Although I agree with Gordon, I also acknowledge that convincing your organization to invest in data quality initiatives can be a hard sell. A common mistake is not framing the investment in data quality initiatives using business language such as mitigated risks, reduced costs, or increased revenue. I also acknowledge the reality of the fiscal calendar effect and how most initiatives increase short-term costs based on the long-term potential of eventually mitigating risks, reducing costs, or increasing revenue.

Short-term increased costs of a data quality initiative can include the purchase of data quality software and its maintenance fees, as well as the professional services needed for training and consulting for installation, configuration, application development, testing, and production implementation. And there are often additional short-term increased costs, both external and internal.

Please note that I am talking about the costs of proactively investing in a data quality initiative before any data quality issues have manifested that would prompt reactively investing in a data cleansing project. Although, either way, the short-term increased costs are the same, I am simply acknowledging the reality that it is always easier for a reactive project to get funding than it is for a proactive program to get funding — and this is obviously not only true for data quality initiatives.
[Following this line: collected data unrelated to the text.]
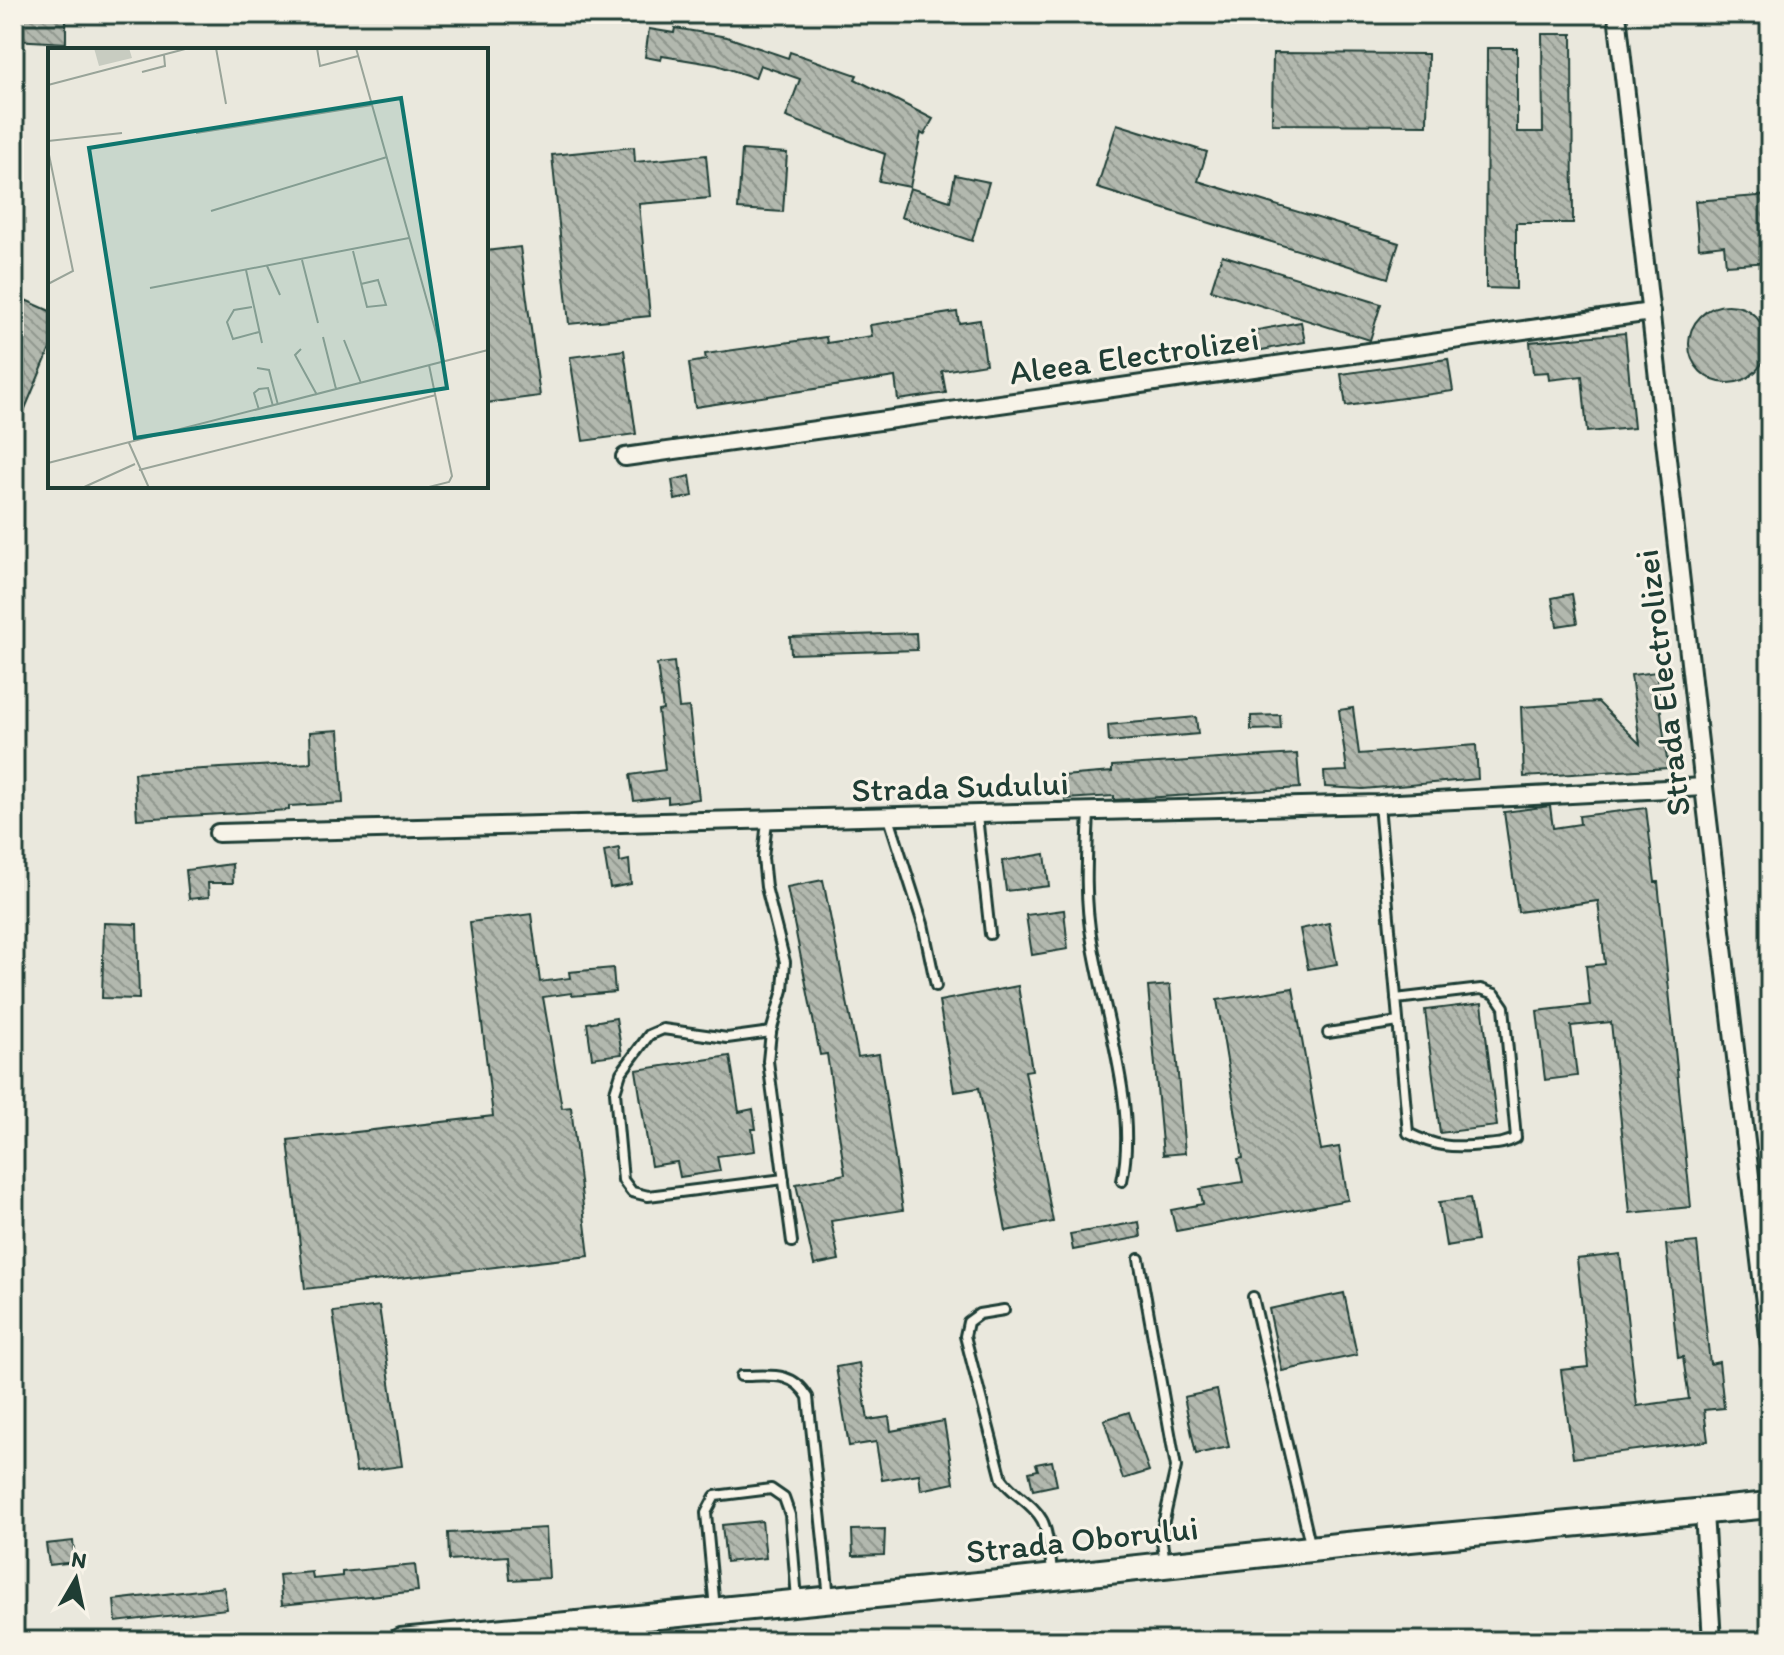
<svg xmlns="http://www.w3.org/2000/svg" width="1784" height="1655" viewBox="0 0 1784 1655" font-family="Itim,sans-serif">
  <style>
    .building { fill: url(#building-back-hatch); stroke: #1f3d34; stroke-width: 2 }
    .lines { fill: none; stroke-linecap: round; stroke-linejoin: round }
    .service-casing { stroke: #1f3d34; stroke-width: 14 }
    .minor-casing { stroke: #1f3d34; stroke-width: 22 }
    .primary-casing { stroke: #1f3d34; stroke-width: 30 }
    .service { stroke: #f7f3e8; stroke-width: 8 }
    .minor { stroke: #f7f3e8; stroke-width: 16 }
    .primary { stroke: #f7f3e8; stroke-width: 24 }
    .labels { text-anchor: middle; stroke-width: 6; stroke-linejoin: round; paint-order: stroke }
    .street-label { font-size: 34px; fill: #1f3d34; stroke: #f7f3e8 }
    .inset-road { fill: none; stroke: #99a499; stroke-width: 2 }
    .view { fill: #0f766e; fill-opacity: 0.15; stroke: #0f766e; stroke-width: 4 }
    .inset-edge { fill: none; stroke: #1f3d34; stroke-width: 4 }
  </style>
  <defs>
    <pattern id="building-back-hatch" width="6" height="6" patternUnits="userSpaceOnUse" patternTransform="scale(2)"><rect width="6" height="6" fill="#b2b8ae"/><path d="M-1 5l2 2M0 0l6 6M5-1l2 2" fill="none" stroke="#90978e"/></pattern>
  </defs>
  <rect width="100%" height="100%" fill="#eae8dd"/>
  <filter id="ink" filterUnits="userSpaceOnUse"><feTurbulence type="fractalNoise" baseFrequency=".0125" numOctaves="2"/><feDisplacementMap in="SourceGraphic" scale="16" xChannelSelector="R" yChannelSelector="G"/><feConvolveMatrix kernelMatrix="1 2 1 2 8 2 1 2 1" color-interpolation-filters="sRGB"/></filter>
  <g filter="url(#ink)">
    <g class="building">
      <polygon points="14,14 66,14 66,43 14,40"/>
      <polygon points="675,28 727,37 788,58 790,52 857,75 855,79 933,119 924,135 921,133 910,187 879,181 885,154 786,117 800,79 760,65 755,78 717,65 662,56 661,60 645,57 649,29 674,33"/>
      <polygon points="1542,34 1572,34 1573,223 1516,223 1516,289 1486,288 1487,48 1517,48 1517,132 1543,132"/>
      <polygon points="1273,53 1428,54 1427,125 1272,124"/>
      <polygon points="1117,124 1207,152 1198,181 1399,243 1388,278 1097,188"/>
      <polygon points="634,147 635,162 706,155 710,198 639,204 650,316 569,324 552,155"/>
      <polygon points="742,150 787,153 783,212 738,209"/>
      <polygon points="955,175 989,182 972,241 901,217 910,188 950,201"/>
      <polygon points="1770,195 1770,262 1726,265 1724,245 1699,248 1695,201"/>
      <polygon points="520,247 540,396 486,403 486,251"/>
      <polygon points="1222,255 1381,304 1370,340 1211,290"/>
      <polygon points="14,295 50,311 50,349 14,435"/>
      <circle cx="1728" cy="344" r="39"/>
      <polygon points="957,312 959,323 980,320 986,364 942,371 946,393 898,400 895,377 695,407 689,363 706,360 705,354 826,337 827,343 872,336 870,325"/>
      <polygon points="1301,322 1305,342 1256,351 1252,331"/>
      <polygon points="1625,333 1634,428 1587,432 1582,376 1549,380 1548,372 1533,373 1530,342"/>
      <polygon points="624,350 636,434 583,441 570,357"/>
      <polygon points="1448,359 1453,391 1346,406 1341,374"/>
      <polygon points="690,476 693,496 675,500 672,480"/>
      <polygon points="1572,594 1577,623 1557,626 1552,598"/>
      <polygon points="916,633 917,650 791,654 790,637"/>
      <polygon points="674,662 679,708 689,707 699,799 668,803 668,797 634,801 630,775 665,770 658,711 663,710 657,664"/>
      <polygon points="1656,672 1668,768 1524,777 1521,707 1598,702 1640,744 1631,675"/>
      <polygon points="1353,708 1359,754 1476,745 1478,779 1363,789 1325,787 1324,772 1347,771 1339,710"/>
      <polygon points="1280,715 1281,729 1251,730 1251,716"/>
      <polygon points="1196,717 1198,734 1109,742 1108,725"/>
      <polygon points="339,730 343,803 289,806 289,810 137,819 134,773 311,763 310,732"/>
      <polygon points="1297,754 1300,788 1129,799 1114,800 1114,796 1065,799 1063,776 1112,772 1112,766"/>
      <polygon points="1550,806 1553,828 1580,824 1579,816 1646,808 1655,882 1658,882 1691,1207 1630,1213 1611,1022 1571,1026 1577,1076 1545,1080 1537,1011 1590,1005 1586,966 1605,964 1598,901 1518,912 1504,812"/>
      <polygon points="619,848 620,862 629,860 631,884 610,888 604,851"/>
      <polygon points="1045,854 1049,886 1006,891 1002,861"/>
      <polygon points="232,864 233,883 208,883 209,897 189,899 186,870"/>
      <polygon points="823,880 858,1057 879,1054 903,1210 831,1221 839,1260 814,1265 796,1184 845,1174 827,1054 820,1055 787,887"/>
      <polygon points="1064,910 1068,949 1032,955 1026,915"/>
      <polygon points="531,914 540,982 570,978 569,972 613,968 615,992 572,996 571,993 543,997 562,1108 571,1107 589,1256 305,1289 288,1140 493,1116 470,922"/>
      <polygon points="104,923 137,924 139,999 102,998"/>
      <polygon points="1329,923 1337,964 1308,969 1300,929"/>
      <polygon points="1170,985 1185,1153 1163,1155 1148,987"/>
      <polygon points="1018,986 1032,1070 1025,1071 1053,1222 1006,1231 979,1088 954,1092 939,1001"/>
      <polygon points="1293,988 1321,1150 1339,1147 1348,1200 1176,1231 1171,1210 1203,1204 1200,1189 1243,1182 1238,1159 1243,1158 1217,1000"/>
      <polygon points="1482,1003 1497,1126 1440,1133 1425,1010"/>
      <polygon points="616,1018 622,1054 592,1058 587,1023"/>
      <polygon points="730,1056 739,1112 753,1109 756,1129 752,1129 755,1151 717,1156 720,1171 680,1177 677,1162 651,1166 636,1070"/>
      <polygon points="1470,1198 1477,1241 1446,1246 1439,1202"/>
      <polygon points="1139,1222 1141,1237 1073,1250 1070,1234"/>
      <polygon points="1697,1242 1710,1364 1719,1362 1724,1408 1704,1410 1708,1441 1573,1458 1561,1370 1588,1367 1577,1259 1620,1254 1637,1406 1689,1399 1683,1357 1678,1358 1666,1245"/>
      <polygon points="1344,1293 1357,1355 1282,1371 1269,1309"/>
      <polygon points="379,1306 402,1466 356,1472 333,1312"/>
      <polygon points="859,1363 868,1420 889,1417 891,1431 944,1421 954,1483 921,1490 919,1474 882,1480 876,1442 849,1446 836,1367"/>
      <polygon points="1217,1390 1229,1447 1196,1454 1184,1397"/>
      <polygon points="1129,1412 1149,1471 1123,1479 1104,1420"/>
      <polygon points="1052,1461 1057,1485 1033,1490 1029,1472 1038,1470 1036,1464"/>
      <polygon points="762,1521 766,1558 726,1562 722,1525"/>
      <polygon points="546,1528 549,1578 510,1580 508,1556 449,1560 448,1533"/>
      <polygon points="885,1529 884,1555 853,1556 852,1530"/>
      <polygon points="73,1541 75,1562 49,1565 46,1544"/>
      <polygon points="415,1565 418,1591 282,1605 279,1575 312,1572 313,1579 342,1576 342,1572"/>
      <polygon points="224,1587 227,1609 116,1622 114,1600"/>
    </g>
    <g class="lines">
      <g class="service-casing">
        <g id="service">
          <path d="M 1379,804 L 1408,1133 C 1436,1147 1452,1148 1484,1145 C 1496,1144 1505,1144 1516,1138 L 1504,1007 L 1495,994 L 1481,989 L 1396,999"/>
          <path d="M 1089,813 C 1087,855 1084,898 1092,941 C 1104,1015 1138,1107 1122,1181"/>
          <polyline points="977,816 990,934"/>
          <polyline points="889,818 923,924 936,986"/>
          <polyline points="767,821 763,858 766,887 785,962 783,990 771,1032 768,1061 792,1242"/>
          <polyline points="771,1032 727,1038 663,1029 649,1035 621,1073 615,1092 623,1180 632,1192 648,1196 784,1179"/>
          <polyline points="1328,1033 1398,1022"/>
          <polyline points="1139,1259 1176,1467 1161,1534 1165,1564"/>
          <polyline points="1253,1297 1311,1548"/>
          <path d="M 1004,1310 L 979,1314 L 968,1322 L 965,1336 L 1002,1479 C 1013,1495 1033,1503 1042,1520 C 1049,1532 1050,1562 1053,1576"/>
          <path d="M 741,1376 C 769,1376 792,1370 808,1397 L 829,1598"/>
          <polyline points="715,1609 706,1513 715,1496 771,1489 784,1498 790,1515 797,1599"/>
        </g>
      </g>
      <g class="minor-casing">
        <g id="minor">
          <polyline points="1617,14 1704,787 1770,1345"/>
          <polyline points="625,457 1651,312"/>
          <polyline points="218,833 1379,804 1704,787"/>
          <polyline points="1704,1513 1712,1641"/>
        </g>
      </g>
      <g class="primary-casing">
        <polyline id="primary" points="401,1641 1009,1582 1347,1545 1770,1505"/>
      </g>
      <use href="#service" class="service"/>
      <use href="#minor" class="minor"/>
      <use href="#primary" class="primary"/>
    </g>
  </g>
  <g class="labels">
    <g class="street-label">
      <text transform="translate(1134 355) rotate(-8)" y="12">Aleea Electrolizei</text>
      <text transform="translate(1662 683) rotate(-97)" y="12">Strada Electrolizei</text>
      <text transform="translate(960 786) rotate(-2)" y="12">Strada Sudului</text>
      <text transform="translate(1082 1539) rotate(-6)" y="12">Strada Oborului</text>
    </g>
  </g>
  <g transform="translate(48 48)">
    <rect width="440" height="440" fill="#eae8dd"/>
    <path d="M 46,0 L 81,0 L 84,10 L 51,18 Z" fill="#c8ccc1"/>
    <path class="inset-road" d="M 168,0 L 178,56M 269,0 L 272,18 L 310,8M 308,0 L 396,313M 94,24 L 117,18 L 116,7M 0,37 L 141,0M 148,85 L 324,57M 0,93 L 74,85M 0,102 L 25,223 L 0,236M 163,163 L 339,109M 305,203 L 319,259 L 338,257 L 330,232 L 313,236M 254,212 L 270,275M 219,218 L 232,247M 198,222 L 214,295M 102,240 L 361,190M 204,259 L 186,262 L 179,274 L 185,291 L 211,284M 275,289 L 288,341M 296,292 L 313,335M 253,301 L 247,307 L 269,347M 209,320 L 221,322 L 230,357M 211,362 L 206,345 L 211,341 L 220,340 L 225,358M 81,395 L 101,440M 0,415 L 440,302M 91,422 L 388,347M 34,440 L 87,416M 377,440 L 401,434 L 404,428 L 381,317"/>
    <path class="view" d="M 353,50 L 399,340 L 87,390 L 41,100 Z"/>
    <rect width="440" height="440" class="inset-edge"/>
  </g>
  <rect width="1784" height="1655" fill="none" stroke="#f7f3e8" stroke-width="48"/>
  <rect x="24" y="24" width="1736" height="1607" fill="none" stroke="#1f3d34" stroke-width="3" filter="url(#ink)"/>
  <g transform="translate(76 1579) rotate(9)" stroke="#f7f3e8" stroke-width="6" paint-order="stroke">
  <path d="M0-6L14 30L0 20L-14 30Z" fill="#1f3d34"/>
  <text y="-12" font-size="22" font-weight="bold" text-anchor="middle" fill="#1f3d34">N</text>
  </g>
</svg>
Therefore, the organization has to evaluate the possible outcomes of proactively investing in data quality initiatives while also considering the possible existence of data quality issues (i.e., the existence of tangible business-impacting data quality issues):

  1. Invest in data quality initiatives + Data quality issues exist = Decreased risks and (eventually) decreased costs
  2. Invest in data quality initiatives + Data quality issues do not exist = Only increased costs — No ROI
  3. Do not invest in data quality initiatives + Data quality issues exist = Increased risks and (eventually) increased costs
  4. Do not invest in data quality initiatives + Data quality issues do not exist = No increased costs and no increased risks

Data quality professionals, vendors, and industry analysts all strongly advocate #1 — and all strongly criticize #3. (Additionally, since we believe data quality issues exist, most “orthodox” data quality folks generally refuse to even acknowledge #2 and #4.)
Unfortunately, when advocating #1, we often don’t effectively sell the business benefits of data quality, and when criticizing #3, we often focus too much on the negative aspects of not investing in data quality.

Only #4 “guarantees” neither increased costs nor increased risks by gambling on not investing in data quality initiatives based on the belief that data quality issues do not exist — and, by default, this is how many organizations make the Data Quality Wager.

How is your organization making the Data Quality Wager?